> [Text block]:
Inspired by her experience at the workshop, she established Clarion West writers’ workshop in Seattle and helped run it for three years (1971-73), with her fellow science fiction writer Ursula Le Guin as one of the tutors. McIntyre lived at Le Guin’s isolated cabin in Oregon which is where she completed her first novel, The Exile Waiting (1975). It’s dedicated to “Ursula and Charles, with fond memories of their Charitable Home for Writers.”
The novel is set on a future Earth, turned into a desert by some environmental catastophe. The only surviving city is Center an underground city run by a handful of wealthy families who control the air, food, power and water. Many of the inhabitants are little more than slave in thrall to the familiess.
Beyond Earth is the Sphere, civilisations in space spawned by Earth who visit from time to time to trade.
…The Three Hills rose up, as crowded with dwellings as Center’s walls. Their interiors were mazes and warrens, labyrinthine byond mythology. People with no work and no way of to support themelves live dthere, at the core of Center, existing on the city’s paltry charity.
Mischa is a teenager, scraping a living in the back streets of Center by any means possible, including stealing. She is also an empath who senses the moods of others, including her sister Gemmi with whom she has a strong emotional link that keeps her trapped in Center.
When Mischa left the city, as she was determined somehow to do, it would be by her own will, her own plan. She had no intention of being driven out because of an ability for which she did not even have a word. Mischa imagined being chased into the deep underground: as a prison, it would lose its beauty and its fascination. And she would be doubly trapped. If she were seen near the city again, she would be killed: if she stayed in the underground and tried to defy Gemmi’s inevitable call to return, she would go mad.
Mischa makes her way into the Stone Palace – home to one of the Families who control the landing field and trade – in an attempt to get work but it ends badly when she angers Lady Clarissa who orders her to be whipped which takes place in a public square, and is brutal.
While Mischa is recovering, looked after by her friend Kiri , Center is invaded by a party of space travellers led by pseudosiblings Subone and Subtwo, who ensconce themselves in the Stone Palace in return for trade.

> [Directive A]: In the text on The Exile Waiting, what is the name of the only surviving city on the future Earth?

Records:
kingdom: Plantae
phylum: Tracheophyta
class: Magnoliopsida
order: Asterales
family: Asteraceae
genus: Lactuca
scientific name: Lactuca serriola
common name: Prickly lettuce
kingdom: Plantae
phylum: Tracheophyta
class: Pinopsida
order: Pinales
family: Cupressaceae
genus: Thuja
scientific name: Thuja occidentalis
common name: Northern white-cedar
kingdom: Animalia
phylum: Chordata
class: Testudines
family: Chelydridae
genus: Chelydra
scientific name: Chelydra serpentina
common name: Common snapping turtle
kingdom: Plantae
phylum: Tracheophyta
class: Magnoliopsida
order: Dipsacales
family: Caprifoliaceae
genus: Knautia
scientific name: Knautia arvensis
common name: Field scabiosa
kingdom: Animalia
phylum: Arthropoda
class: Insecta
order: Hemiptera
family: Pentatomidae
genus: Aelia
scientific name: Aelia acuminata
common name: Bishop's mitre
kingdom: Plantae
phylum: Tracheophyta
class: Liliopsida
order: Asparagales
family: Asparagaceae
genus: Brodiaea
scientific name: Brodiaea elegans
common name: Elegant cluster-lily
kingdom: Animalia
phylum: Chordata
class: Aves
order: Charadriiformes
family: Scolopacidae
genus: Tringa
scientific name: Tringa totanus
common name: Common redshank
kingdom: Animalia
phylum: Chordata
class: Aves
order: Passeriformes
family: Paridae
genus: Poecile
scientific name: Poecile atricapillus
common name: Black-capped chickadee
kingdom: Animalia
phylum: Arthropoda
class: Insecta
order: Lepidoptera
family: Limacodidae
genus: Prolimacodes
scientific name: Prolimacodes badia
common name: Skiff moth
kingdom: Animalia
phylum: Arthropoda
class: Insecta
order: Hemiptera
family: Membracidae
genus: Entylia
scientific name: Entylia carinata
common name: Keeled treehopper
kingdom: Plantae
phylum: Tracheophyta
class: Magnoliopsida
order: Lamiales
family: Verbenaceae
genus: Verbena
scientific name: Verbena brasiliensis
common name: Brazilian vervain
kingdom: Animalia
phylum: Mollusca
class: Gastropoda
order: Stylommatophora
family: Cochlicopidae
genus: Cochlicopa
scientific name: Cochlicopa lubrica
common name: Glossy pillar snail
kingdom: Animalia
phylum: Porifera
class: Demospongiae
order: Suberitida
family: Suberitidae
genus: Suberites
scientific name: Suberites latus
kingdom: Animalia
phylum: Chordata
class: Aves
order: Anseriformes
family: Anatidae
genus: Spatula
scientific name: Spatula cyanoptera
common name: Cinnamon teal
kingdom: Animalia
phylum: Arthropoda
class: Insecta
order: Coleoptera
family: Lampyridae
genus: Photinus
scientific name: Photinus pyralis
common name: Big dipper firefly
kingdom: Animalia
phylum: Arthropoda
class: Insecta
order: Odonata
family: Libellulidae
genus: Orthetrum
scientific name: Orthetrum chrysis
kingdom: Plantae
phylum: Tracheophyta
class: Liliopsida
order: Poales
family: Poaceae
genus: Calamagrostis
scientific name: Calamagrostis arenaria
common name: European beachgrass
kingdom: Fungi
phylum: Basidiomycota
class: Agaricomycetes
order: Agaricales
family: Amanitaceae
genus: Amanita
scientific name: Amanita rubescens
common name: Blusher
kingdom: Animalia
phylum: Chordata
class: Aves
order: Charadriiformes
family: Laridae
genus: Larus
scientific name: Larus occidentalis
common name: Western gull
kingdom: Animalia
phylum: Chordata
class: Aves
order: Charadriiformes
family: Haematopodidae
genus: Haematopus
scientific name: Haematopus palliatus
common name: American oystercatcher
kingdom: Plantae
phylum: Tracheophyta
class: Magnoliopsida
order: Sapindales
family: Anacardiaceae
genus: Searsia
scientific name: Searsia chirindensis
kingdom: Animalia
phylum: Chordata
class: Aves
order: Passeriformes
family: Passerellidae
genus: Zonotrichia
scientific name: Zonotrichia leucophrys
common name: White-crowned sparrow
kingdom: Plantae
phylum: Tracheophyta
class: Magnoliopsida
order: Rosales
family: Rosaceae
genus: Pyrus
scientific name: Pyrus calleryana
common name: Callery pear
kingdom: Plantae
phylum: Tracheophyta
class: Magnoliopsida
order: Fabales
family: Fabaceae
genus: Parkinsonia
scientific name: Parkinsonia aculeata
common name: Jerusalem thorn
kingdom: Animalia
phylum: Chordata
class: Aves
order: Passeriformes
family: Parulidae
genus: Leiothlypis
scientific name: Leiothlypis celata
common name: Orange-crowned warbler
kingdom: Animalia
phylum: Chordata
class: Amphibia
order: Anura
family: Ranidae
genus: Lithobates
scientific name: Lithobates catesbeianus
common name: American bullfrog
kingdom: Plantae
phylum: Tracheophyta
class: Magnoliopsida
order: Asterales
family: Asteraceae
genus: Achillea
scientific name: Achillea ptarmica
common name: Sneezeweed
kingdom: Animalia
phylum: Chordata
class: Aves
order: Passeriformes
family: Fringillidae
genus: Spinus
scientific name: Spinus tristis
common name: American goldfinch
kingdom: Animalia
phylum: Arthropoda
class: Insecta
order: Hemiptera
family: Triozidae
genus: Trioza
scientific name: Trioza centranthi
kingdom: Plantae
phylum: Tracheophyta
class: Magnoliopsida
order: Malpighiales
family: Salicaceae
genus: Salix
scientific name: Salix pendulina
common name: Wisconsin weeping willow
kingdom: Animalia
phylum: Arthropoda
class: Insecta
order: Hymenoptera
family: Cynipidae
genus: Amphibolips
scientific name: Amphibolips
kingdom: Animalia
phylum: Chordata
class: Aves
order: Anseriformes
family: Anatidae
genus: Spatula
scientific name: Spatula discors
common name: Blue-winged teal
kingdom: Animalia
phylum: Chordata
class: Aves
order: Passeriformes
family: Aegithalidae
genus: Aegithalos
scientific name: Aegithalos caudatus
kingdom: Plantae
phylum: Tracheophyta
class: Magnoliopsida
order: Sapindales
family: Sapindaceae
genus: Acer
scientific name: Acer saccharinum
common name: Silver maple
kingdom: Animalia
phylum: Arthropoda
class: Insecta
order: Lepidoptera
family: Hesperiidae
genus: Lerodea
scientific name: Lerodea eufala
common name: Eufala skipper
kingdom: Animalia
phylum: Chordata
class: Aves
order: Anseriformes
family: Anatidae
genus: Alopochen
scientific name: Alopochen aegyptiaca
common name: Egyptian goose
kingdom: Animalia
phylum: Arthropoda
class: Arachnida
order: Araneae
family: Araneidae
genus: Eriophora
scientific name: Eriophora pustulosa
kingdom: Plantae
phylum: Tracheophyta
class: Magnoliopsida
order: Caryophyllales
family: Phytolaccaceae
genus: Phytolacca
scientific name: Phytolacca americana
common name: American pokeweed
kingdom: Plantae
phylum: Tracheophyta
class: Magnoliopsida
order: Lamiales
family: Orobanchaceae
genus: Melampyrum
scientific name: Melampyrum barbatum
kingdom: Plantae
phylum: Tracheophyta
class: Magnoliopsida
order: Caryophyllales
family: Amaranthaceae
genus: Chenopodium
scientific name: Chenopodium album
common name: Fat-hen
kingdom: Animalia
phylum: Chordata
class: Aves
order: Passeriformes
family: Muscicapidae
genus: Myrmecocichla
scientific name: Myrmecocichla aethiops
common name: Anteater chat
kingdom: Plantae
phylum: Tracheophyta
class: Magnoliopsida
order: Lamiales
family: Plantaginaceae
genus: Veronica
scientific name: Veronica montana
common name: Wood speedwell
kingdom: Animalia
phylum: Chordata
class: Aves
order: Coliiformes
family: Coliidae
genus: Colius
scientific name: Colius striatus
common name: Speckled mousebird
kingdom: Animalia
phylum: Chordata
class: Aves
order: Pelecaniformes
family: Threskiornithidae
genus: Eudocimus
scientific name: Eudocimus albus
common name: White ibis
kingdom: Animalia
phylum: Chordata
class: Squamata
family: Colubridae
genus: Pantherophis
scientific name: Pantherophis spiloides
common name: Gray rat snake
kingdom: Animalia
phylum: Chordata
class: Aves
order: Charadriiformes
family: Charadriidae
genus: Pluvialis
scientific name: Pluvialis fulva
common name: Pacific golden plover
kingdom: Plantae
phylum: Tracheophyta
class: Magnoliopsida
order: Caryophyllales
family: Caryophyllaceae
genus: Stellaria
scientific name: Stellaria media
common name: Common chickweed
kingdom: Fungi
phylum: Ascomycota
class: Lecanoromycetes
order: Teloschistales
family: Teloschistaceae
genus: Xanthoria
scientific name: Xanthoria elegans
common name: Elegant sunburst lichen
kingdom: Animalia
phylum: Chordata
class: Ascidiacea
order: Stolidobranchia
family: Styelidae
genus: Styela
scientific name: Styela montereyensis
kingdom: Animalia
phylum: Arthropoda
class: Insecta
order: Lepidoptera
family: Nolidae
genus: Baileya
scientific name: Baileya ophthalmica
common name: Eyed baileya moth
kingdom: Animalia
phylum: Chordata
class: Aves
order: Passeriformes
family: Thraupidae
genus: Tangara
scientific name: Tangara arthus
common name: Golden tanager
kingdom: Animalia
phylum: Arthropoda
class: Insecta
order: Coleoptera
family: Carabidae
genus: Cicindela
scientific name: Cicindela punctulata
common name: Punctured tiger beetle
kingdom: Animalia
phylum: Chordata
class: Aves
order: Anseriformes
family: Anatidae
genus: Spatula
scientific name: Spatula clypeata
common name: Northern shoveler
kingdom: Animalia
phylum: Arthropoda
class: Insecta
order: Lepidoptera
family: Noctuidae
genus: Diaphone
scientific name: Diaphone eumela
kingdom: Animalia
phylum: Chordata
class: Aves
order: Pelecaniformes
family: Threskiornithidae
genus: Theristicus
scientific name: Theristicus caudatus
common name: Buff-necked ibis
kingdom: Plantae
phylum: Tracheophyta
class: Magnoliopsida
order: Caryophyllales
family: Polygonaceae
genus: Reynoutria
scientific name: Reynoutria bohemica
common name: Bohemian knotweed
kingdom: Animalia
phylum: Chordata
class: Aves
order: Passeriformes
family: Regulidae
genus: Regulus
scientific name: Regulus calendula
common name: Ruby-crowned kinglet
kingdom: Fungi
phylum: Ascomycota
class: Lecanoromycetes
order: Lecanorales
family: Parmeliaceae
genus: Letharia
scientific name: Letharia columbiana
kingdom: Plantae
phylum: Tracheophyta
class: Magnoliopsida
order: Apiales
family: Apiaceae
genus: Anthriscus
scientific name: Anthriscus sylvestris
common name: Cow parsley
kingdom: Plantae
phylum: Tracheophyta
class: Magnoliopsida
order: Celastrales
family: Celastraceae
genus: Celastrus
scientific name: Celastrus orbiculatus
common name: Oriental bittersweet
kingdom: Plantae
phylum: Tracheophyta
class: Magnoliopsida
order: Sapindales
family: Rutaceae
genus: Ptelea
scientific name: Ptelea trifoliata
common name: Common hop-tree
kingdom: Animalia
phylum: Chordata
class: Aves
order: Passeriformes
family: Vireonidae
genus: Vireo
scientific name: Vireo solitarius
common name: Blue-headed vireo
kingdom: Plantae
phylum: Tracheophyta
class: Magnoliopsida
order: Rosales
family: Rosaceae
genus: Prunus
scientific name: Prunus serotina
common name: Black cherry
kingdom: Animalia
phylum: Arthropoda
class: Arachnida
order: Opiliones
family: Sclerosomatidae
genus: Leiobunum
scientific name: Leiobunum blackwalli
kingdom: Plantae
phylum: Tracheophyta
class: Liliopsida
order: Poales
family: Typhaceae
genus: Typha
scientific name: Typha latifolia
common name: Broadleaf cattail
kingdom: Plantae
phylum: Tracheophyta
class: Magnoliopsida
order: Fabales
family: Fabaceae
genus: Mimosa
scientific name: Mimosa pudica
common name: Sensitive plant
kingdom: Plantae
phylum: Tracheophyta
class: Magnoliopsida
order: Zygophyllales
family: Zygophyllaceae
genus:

> [Directive B]: Can you repeat the lines of the Records, the stretch from the start through the line that contains "genus: Thuja"?

> [Written answer A]: Center, an underground city.

> [Written answer B]:
kingdom: Plantae
phylum: Tracheophyta
class: Magnoliopsida
order: Asterales
family: Asteraceae
genus: Lactuca
scientific name: Lactuca serriola
common name: Prickly lettuce
kingdom: Plantae
phylum: Tracheophyta
class: Pinopsida
order: Pinales
family: Cupressaceae
genus: Thuja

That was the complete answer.